Esther Bailey, Professor of Practice at the University of Houston, offered a practitioner's view of why that gap exists. Esther and her colleagues run the SURE program, working closely with small firm owners to build the administrative and financial management skills the job requires. They often start from basic budgeting and bookkeeping, since many owners arrive with little to no experience in financial matters.
Without a foundation in bookkeeping fundamentals, many owners don’t have the records lenders want, or don’t have them in the form that lenders need to assess risk (and to separate real businesses from fraudulent applications). Even owners with the necessary documentation vary widely in its completeness, which is part of why the same firm can be assessed so differently by different lenders. For an owner, that variation can mean the difference of thousands of dollars in credit or access to technical assistance that helps a firm grow.

Results from the CDFI survey - CDFIs asked to evaluate the quality of
bookkeeping records compared to the clients they usually serve
Ten years of change in underwriting: building trust through mission
Brad McConnell offered a lender’s view on how the underwriting landscape has shifted over the last decade. Where lenders once relied on paper documents, credit memos, and approval committee review, with credit scores playing a central role, Allies for Community Business (A4CB) in Chicago has streamlined how it assesses applications.
A4CB now accesses bank accounts and credit reports electronically, running underwriting algorithms that ignore credit scores in favor of cash flow and debt repayment behavior, and returns a decision to an applicant almost instantly. From there, a Zoom call serves a dual purpose: building a relationship with the borrower and checking for fraud.

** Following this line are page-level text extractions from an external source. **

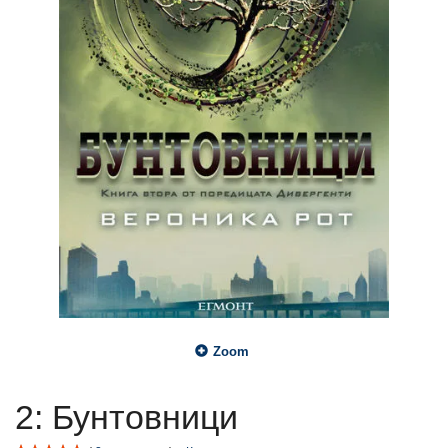
Zoom
2: Бунтовници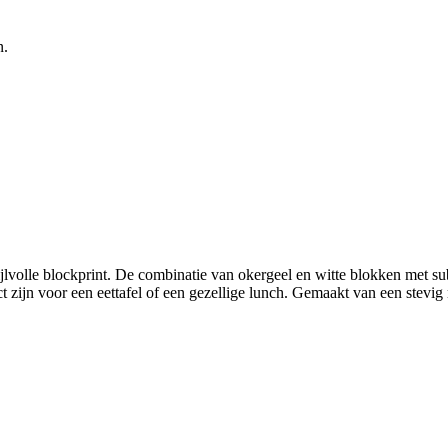
n.
tijlvolle blockprint. De combinatie van okergeel en witte blokken met su
zijn voor een eettafel of een gezellige lunch. Gemaakt van een stevig 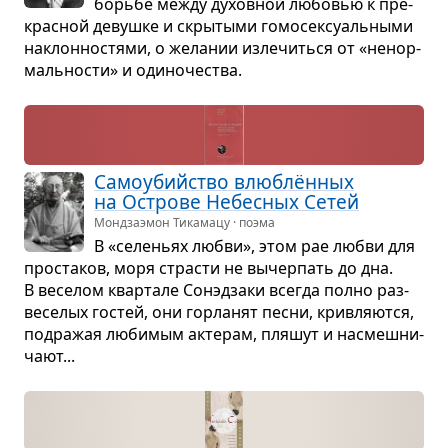
борьбе между духов­ной любо­вью к пре­
крас­ной девушке и скры­тыми гомо­сек­­су­аль­ными
наклон­но­стями, о жела­нии изле­читься от «ненор­
маль­но­сти» и оди­но­че­ства.
Само­убийство влю­блён­ных
на Острове Небес­ных Сетей
Мондзаэмон Тикамацу · поэма
В «селе­ньях любви», этом рае любви для
про­ста­ков, моря стра­сти не вычер­пать до дна.
В весе­лом квар­тале Сонэд­заки все­гда полно раз­
ве­се­лых гостей, они гор­ла­нят песни, крив­ля­ются,
под­ра­жая люби­мым акте­рам, пля­шут и насмеш­ни­
чают...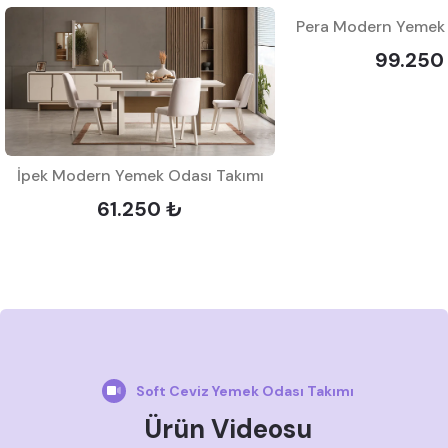
Pera Modern Yemek 
99.250
İpek Modern Yemek Odası Takımı
61.250 ₺
Soft Ceviz Yemek Odası Takımı
Ürün Videosu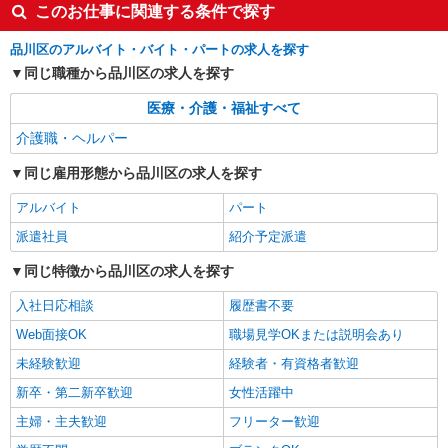
詳細を見る
このお仕事に関連する条件で探す
キープ
品川区のアルバイト・バイト・パートの求人を探す
派遣社員
同じ職種から品川区の求人を探す
株式会社kotrio /●SW-H2-2099000
[ 綺麗 ]高級シニアマンションで生活ケア/見守
医療・介護・福祉すべて
りなど/不動前駅
介護職・ヘルパー
時給1650円〜2312円 ＜日払い有/週払い有/交
通費全支給(ガソリン代含む)＞
同じ雇用形態から品川区の求人を探す
最寄り：不動前
アルバイト
パート
詳細を見る
キープ
派遣社員
紹介予定派遣
同じ特徴から品川区の求人を探す
入社日応相談
履歴書不要
Web面接OK
職場見学OKまたは説明会あり
未経験歓迎
経験者・有資格者歓迎
新卒・第二新卒歓迎
女性活躍中
主婦・主夫歓迎
フリーター歓迎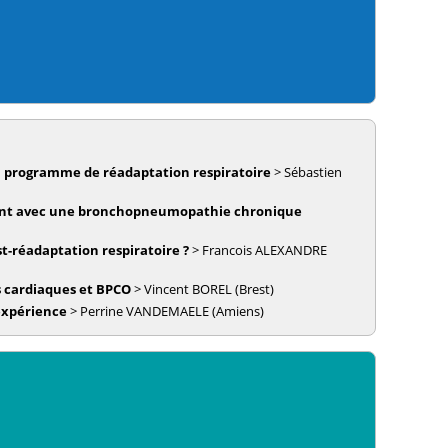
d’un programme de réadaptation respiratoire
>
Sébastien
 vivant avec une bronchopneumopathie chronique
t-réadaptation respiratoire ?
>
Francois
ALEXANDRE
s cardiaques et BPCO
>
Vincent
BOREL
(Brest)
'expérience
>
Perrine
VANDEMAELE
(Amiens)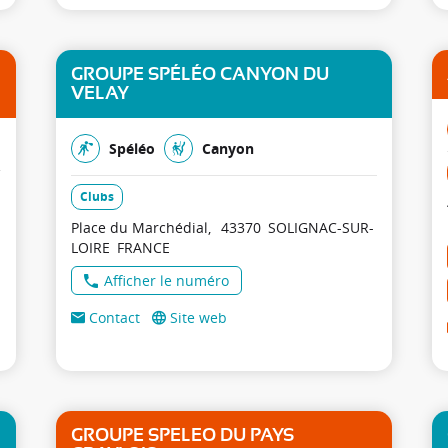
GROUPE SPÉLÉO CANYON DU
VELAY
Spéléo
Canyon
Clubs
Place du Marchédial
43370
SOLIGNAC-SUR-
LOIRE
FRANCE
Afficher le numéro
Contact
Site web
GROUPE SPELEO DU PAYS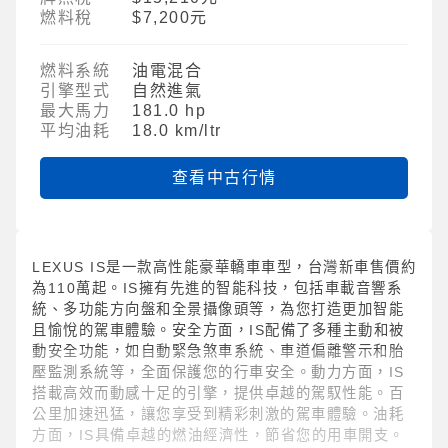
燃料稅
$7,200元
燃料系統
油電混合
引擎型式
自然進氣
最大馬力
181.0 hp
平均油耗
18.0 km/ltr
查看中古行情
LEXUS IS是一款高性能豪華轎車車型，台灣新車售價約
為110萬起。IS擁有先進的智能科技，包括車載音響系
統、多功能方向盤和全景攝像頭等，為您打造更加智能
且愉悅的駕車體驗。安全方面，IS配備了多種主動和被
動安全功能，如自動緊急煞車系統、車道偏離警示和胎
壓監測系統等，全面保護您的行車安全。動力方面，IS
搭載高效而動感十足的引擎，提供卓越的駕馭性能。百
公里加速迅猛，讓您享受到精彩刺激的駕車體驗。油耗
方面，IS具備卓越的燃油經濟性，節省您的用車開支。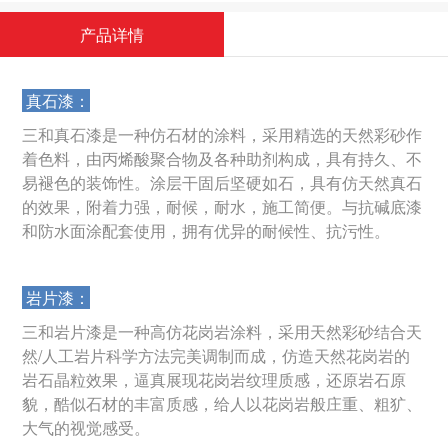
产品详情
真石漆：
三和真石漆是一种仿石材的涂料，采用精选的天然彩砂作
着色料，由丙烯酸聚合物及各种助剂构成，具有持久、不
易褪色的装饰性。涂层干固后坚硬如石，具有仿天然真石
的效果，附着力强，耐候，耐水，施工简便。与抗碱底漆
和防水面涂配套使用，拥有优异的耐候性、抗污性。
岩片漆：
三和岩片漆是一种高仿花岗岩涂料，采用天然彩砂结合天
然/人工岩片科学方法完美调制而成，仿造天然花岗岩的
岩石晶粒效果，逼真展现花岗岩纹理质感，还原岩石原
貌，酷似石材的丰富质感，给人以花岗岩般庄重、粗犷、
大气的视觉感受。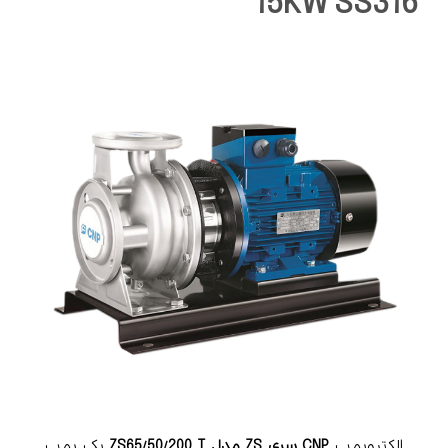
15KW SS316
الکتروپمپ
CNP سری ZS مدل ZS65/50/200 T
یک پمپ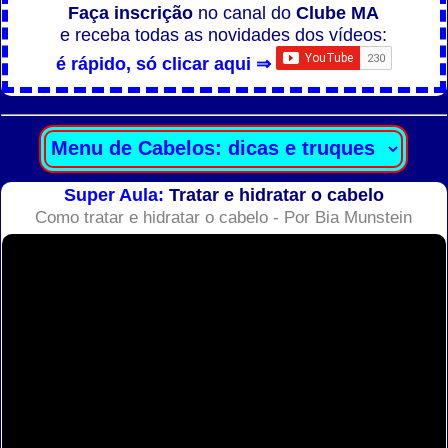
Faça inscrição
no canal do
Clube MA
e receba todas as novidades dos vídeos:
é rápido, só clicar aqui ⇒
Super Aula:
Tratar e hidratar o cabelo
Como tratar e hidratar o cabelo - Por Bia Munstein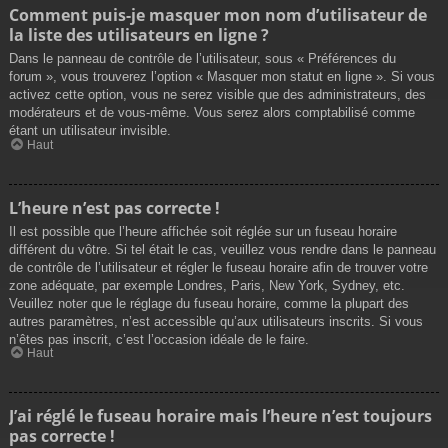
Comment puis-je masquer mon nom d’utilisateur de
la liste des utilisateurs en ligne ?
Dans le panneau de contrôle de l’utilisateur, sous « Préférences du
forum », vous trouverez l’option « Masquer mon statut en ligne ». Si vous
activez cette option, vous ne serez visible que des administrateurs, des
modérateurs et de vous-même. Vous serez alors comptabilisé comme
étant un utilisateur invisible.
Haut
L’heure n’est pas correcte !
Il est possible que l’heure affichée soit réglée sur un fuseau horaire
différent du vôtre. Si tel était le cas, veuillez vous rendre dans le panneau
de contrôle de l’utilisateur et régler le fuseau horaire afin de trouver votre
zone adéquate, par exemple Londres, Paris, New York, Sydney, etc.
Veuillez noter que le réglage du fuseau horaire, comme la plupart des
autres paramètres, n’est accessible qu’aux utilisateurs inscrits. Si vous
n’êtes pas inscrit, c’est l’occasion idéale de le faire.
Haut
J’ai réglé le fuseau horaire mais l’heure n’est toujours
pas correcte !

A formal offer and contract follow shortly after.
Brad also spoke about how A4CB’s approach reflects its mission: wherever possible, A4CB says “yes” to owners first, using that as a starting point to build trust with borrowers, rather than requiring an established relationship before extending credit. That’s riskier than many lenders are comfortable with, and it requires funders willing to take that risk. But it lets A4CB disburse loans faster, and almost half of the firms in our study who had applied for a loan from a bank in the last 12 months cite speed of decision-making as one of the primary reasons they choose a lender.
Looking ahead
Data collection is ongoing, and as we gather and clean more data, we expect these preliminary findings to shift. The granular, longitudinal nature of the diaries methodology means we'll be able to track how credit quality, bookkeeping practices, investment behavior, and lender evaluation play out over time, and to identify where practices, policies, and financial products could better serve firm owners.